Tous les jugements absolus à son égard sont donc, quant à présent, prématurés, et personne n'est en droit de soutenir d'une manière formelle ni l'affirmative, ni la négative. J'irai même plus loin, et je dirai que, dans l'état actuel de la science, toute tentative pour aborder la question est également prématurée et ne peut conduire à un résultat sérieux. Il faut d'abord que l'origine commune des langues sémitiques et 'hamitiques soit aussi bien et aussi complètement élucidée que l'est dès aujourd'hui celle des langues aryennes; il faut que l'on ait dressé le bilan exact de ce qui constituait la grammaire de la langue primitive dont les deux familles en question sont sorties, et de ce que chacune d'elle en a développé spontanément de son côté; il faut enfin que l'on soit parvenu à restituer la forme fondamentale de leurs racines communes. C'est seulement quand ce grand travail sera accompli--et il demandera les efforts de plusieurs générations de savants--c'est seulement alors que l'on pourra, d'une façon véritablement scientifique, procéder à la comparaison du substratum des langues sémitiques et 'hamitiques, que l'on aura ainsi obtenu, avec le substratum des langues aryennes, pour décider enfin si leurs systèmes grammaticaux, ainsi ramenés le plus près possible de leurs sources, ont pu avoir un point de départ commun, si leurs racines réellement primitives sont ou non irréductibles entre elles. Jusque là on ne saurait rien préjuger, et une critique sévère et impartiale s'oppose à ce que l'on proclame d'avance impossible l'unité linguistique originaire, que tant de raisons historiques et philosophiques rendent probable, entre les trois grands rameaux de la race blanche, ceux que l'ethnographie sacrée représente comme constituant l'humanité noa'hide.
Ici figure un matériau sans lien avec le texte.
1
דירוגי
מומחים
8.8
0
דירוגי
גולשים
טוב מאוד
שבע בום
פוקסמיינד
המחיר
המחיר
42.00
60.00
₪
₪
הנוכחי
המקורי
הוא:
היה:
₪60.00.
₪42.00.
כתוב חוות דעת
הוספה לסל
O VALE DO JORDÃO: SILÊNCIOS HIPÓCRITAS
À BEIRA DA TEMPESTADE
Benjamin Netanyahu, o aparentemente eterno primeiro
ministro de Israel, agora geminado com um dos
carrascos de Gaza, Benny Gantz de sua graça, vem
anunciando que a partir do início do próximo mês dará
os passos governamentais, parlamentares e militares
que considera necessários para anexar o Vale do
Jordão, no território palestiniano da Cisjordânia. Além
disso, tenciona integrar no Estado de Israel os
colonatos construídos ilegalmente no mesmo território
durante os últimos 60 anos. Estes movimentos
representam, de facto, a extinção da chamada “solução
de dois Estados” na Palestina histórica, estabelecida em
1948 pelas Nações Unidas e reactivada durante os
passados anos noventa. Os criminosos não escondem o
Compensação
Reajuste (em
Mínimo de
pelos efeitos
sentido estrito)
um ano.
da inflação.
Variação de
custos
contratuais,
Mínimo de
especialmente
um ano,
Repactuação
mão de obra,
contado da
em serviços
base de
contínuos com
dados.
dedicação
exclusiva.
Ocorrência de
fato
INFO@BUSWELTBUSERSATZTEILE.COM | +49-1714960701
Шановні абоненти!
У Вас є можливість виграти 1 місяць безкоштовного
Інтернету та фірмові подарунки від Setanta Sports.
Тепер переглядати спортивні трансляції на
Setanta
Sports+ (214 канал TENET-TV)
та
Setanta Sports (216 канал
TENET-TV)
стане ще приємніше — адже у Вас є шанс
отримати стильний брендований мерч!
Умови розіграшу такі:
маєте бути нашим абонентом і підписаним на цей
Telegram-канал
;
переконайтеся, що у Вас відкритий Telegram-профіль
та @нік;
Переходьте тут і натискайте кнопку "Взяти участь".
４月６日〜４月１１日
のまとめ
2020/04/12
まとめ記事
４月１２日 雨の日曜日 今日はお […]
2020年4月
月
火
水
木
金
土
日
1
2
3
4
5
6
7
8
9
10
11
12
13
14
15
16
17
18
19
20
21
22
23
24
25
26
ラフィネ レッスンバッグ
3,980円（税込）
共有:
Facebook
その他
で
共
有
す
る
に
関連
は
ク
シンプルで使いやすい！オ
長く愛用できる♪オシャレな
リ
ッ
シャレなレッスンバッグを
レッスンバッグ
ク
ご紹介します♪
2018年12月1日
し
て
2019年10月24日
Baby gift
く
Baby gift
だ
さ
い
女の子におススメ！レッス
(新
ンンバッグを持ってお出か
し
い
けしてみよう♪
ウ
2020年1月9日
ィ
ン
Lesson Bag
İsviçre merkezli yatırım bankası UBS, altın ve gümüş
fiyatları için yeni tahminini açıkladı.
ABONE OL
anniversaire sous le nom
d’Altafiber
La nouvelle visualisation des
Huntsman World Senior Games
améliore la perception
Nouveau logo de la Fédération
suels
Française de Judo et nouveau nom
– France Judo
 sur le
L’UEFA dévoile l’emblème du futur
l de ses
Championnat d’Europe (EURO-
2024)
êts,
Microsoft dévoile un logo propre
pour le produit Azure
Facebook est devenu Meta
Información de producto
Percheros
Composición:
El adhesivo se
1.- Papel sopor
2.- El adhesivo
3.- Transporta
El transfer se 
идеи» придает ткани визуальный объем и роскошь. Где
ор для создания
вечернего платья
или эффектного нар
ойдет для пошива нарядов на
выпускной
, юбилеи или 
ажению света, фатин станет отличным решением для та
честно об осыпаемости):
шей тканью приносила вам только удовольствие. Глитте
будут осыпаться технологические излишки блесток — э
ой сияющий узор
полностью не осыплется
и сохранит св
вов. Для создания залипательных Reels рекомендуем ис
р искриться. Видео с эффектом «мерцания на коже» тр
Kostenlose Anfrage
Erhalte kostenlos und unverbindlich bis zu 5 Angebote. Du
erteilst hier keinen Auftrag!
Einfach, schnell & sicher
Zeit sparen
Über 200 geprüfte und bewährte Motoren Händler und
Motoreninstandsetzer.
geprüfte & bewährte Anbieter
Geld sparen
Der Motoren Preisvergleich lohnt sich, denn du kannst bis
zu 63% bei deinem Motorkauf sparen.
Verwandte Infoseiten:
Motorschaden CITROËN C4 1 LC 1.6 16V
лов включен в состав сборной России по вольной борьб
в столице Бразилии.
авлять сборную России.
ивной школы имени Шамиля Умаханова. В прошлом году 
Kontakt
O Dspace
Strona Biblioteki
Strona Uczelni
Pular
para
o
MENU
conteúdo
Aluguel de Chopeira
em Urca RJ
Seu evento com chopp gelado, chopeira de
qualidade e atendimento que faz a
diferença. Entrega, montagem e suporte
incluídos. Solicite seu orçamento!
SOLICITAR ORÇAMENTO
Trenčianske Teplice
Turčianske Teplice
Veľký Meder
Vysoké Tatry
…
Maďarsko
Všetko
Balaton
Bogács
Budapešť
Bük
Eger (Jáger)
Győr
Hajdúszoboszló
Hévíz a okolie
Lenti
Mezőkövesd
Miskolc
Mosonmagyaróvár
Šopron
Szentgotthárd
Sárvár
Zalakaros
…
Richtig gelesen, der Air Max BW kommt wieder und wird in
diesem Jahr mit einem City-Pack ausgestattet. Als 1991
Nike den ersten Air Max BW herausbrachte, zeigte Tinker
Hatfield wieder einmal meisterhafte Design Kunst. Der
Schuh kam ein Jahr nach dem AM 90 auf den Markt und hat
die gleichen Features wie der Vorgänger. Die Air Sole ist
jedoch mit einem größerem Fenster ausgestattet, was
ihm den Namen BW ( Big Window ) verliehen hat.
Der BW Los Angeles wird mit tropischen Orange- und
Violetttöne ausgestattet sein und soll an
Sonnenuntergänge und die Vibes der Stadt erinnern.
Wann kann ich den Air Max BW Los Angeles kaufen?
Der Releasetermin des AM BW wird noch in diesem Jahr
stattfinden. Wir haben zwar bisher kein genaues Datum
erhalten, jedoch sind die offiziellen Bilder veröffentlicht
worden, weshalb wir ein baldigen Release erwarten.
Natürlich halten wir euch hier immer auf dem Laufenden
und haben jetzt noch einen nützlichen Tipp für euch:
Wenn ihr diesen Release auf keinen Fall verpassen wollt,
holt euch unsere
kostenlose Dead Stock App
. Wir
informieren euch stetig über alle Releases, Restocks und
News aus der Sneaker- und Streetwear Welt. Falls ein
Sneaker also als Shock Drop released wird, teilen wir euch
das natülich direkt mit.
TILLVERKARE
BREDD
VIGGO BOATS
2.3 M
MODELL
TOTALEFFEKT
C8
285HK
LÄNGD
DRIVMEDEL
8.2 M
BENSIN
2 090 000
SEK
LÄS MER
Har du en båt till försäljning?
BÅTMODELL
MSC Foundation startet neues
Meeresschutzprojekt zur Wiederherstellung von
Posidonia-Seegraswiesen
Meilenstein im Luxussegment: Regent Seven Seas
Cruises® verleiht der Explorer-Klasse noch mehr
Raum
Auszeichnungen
La science a restitué, avec un haut degré de certitude, les traits essentiels de l'aryaque ou de la langue mère commune des idiomes indo-européens. Elle rétablit de même les caractères propres qui différencièrent les deux premiers langages qui sortirent de sa décomposition et qui, devenant à leur tour des langues mères d'une nombreuse progéniture, servirent de point de départ aux deux grandes divisions de la famille: indo-iranienne et européenne.